Markets Tumble Across Europe After Asia Drops

Written By Unknown on Selasa, 25 Juni 2013 | 11.46

Major Asian stock markets tumbled on Monday, extending last week's falls that hit exchanges around the world.

Shanghai slumped 5.30% to 1,963.24 - below the psychological 2,000-point level analysts had pegged as requiring support.

Hong Kong lost 2.22%, Seoul was down 1.31% and Sydney dropped 1.47%, while Tokyo's drop of 1.26% reversed a 1.42% gain at the start of Monday's trading on the Nikkei.

The negative sentiment followed to Europe, where the Ibex closed down 1.91%, the Cac 1.71%, the FTSE 1.42%, the MIB 0.93% and the Dax 1.24%.

The negative trend continued to Wall Street, with the Dow Jones down 1.5% by the afternoon.

The widespread drops come after the US Federal Reserve's indication it could reel in its stimulus later in the year.

Markets in Hong Kong and Shanghai were also stung on Monday by a liquidity crisis in China, while Sydney was hit as a number of listed firms rely heavily on Chinese trade.

Chinese investors have been sent running by a liquidity crisis in the banking system, which has caused lenders to put the brakes on loans.
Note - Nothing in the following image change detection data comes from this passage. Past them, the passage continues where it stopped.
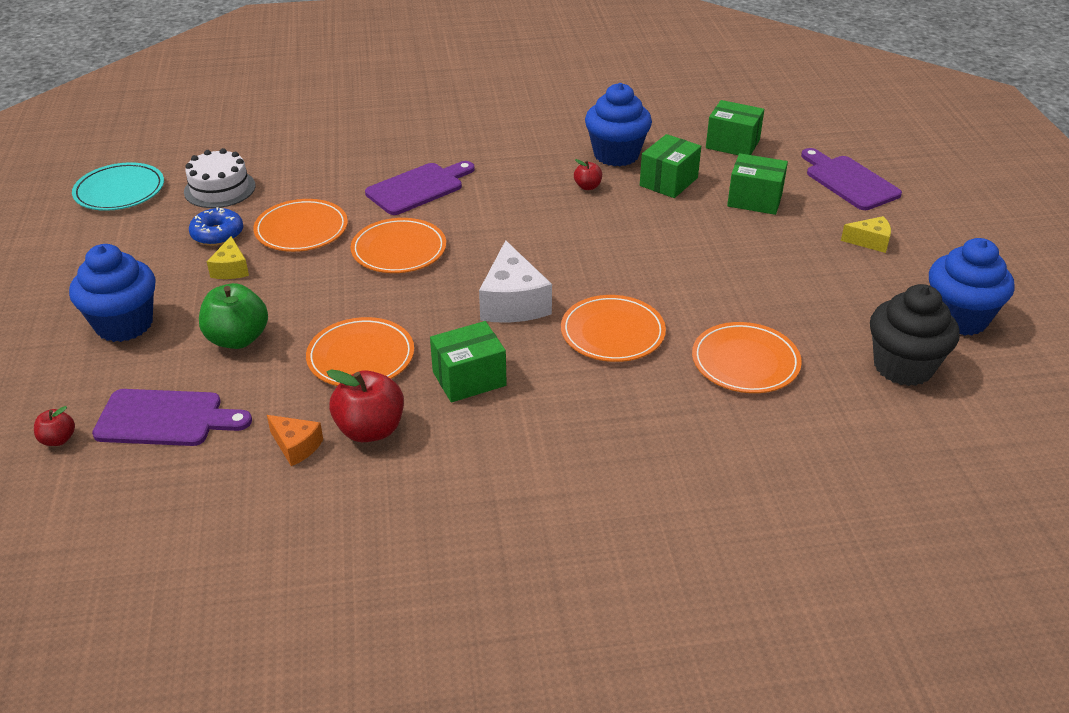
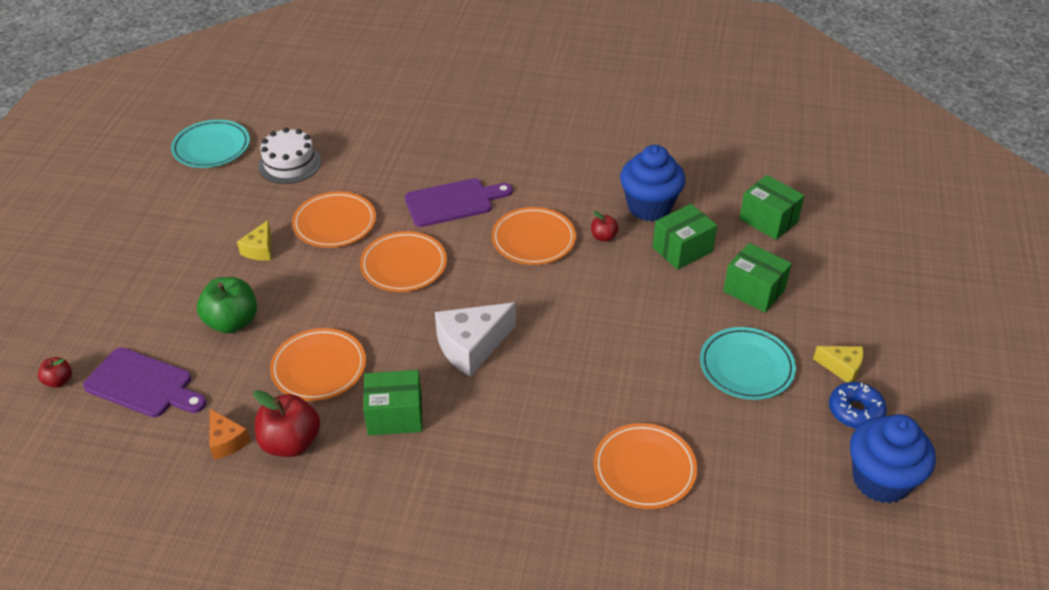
camera: 20 degrees right, 5 degrees up
(124, 324) = (154, 284): blue cupcake -> none
(217, 234) = (266, 211): blue donut -> blue donut (855, 411)
(513, 302) = (472, 346): white cheese -> white cheese turned 45 degrees clockwise
(612, 332) = (541, 403): orange plate -> orange plate (533, 239)
(786, 259) = (746, 366): none -> turquoise plate
(849, 181) = (861, 292): purple cutting board -> none
(903, 367) = (792, 518): black cupcake -> none

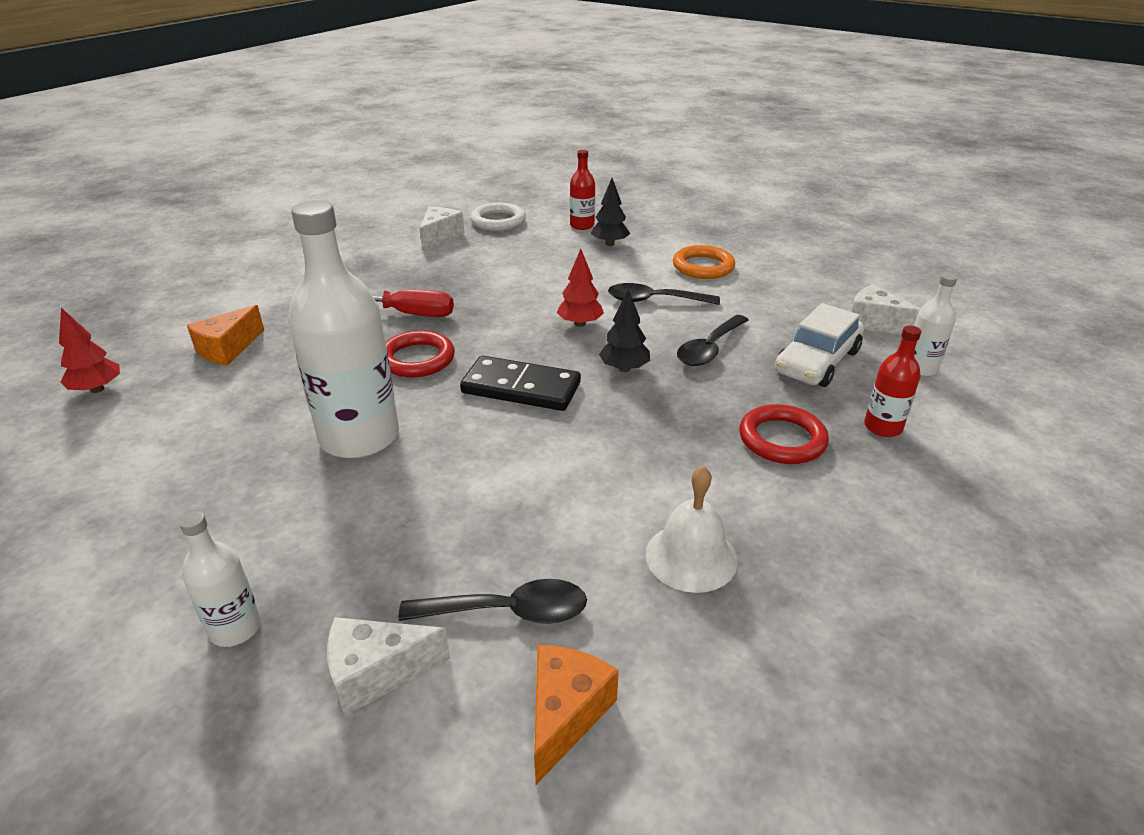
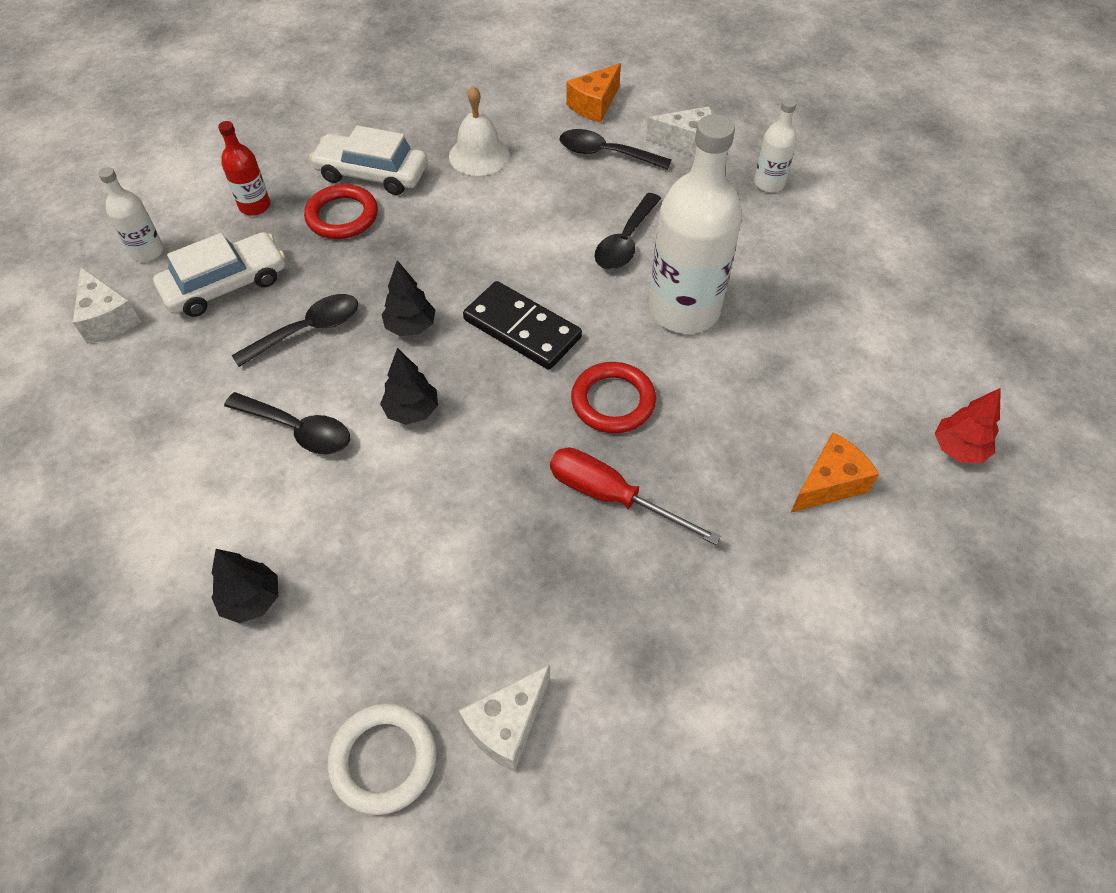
camera: 160 degrees left, 20 degrees up
(441, 489) = (625, 242): none -> black spoon
(580, 323) = (412, 411): red tree -> black tree
(582, 225) = (252, 685): red bottle -> none
(703, 267) = (177, 487): orange ring -> none
(802, 494) = (372, 174): none -> white car

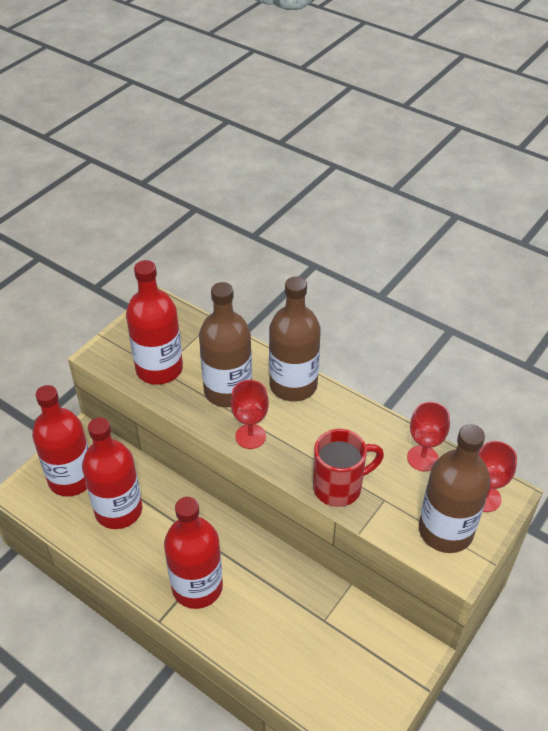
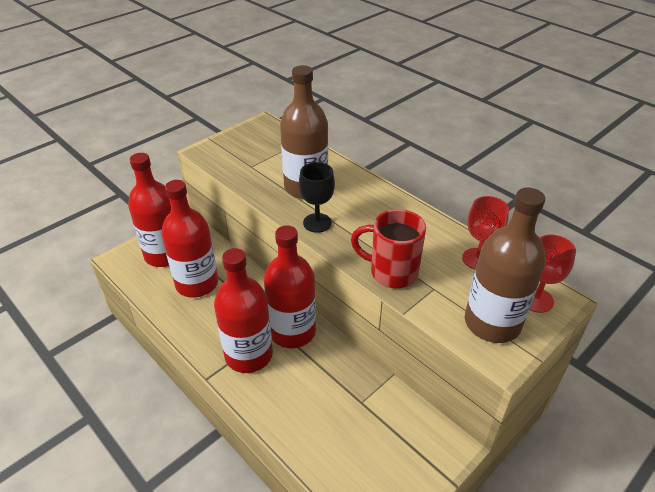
camera: 10 degrees right, 5 degrees down
(159, 369) = (251, 165): red bottle -> red bottle (292, 331)
(250, 436) = (317, 223): red goblet -> black goblet
(293, 385) = (365, 189): brown bottle -> none
(339, 487) = (391, 272): red mug -> red mug turned 150 degrees counterclockwise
China's central bank urged lenders in the country to strengthen liquidity management, in a sign Beijing does not intend to loosen policy despite a recent credit crunch.

It was the first public comment by the People's Bank of China since interbank borrowing costs spiked to record highs in recent weeks, raising concerns over a potential cash crisis amid an already slowing Chinese economy.

Hopes that Beijing would step in to provide money were dashed at the weekend when a commentary by the official Xinhua news agency said there was no shortage of funds in the financial system.

It blamed speculation and non-bank forms of lending, often called "shadow finance", for the problem.

"It's not that there's no money, it's that the money is not in the right places," the commentary said.

Global markets have been sent into a downward spiral since the Fed announcement last week that the economy looked in good enough shape for it to start rowing back on its $85bn (£55bn) monthly bond-buying scheme.

While the move shows the US economy is gaining strength, dealers fear it will mean there is less cash in the financial system to invest.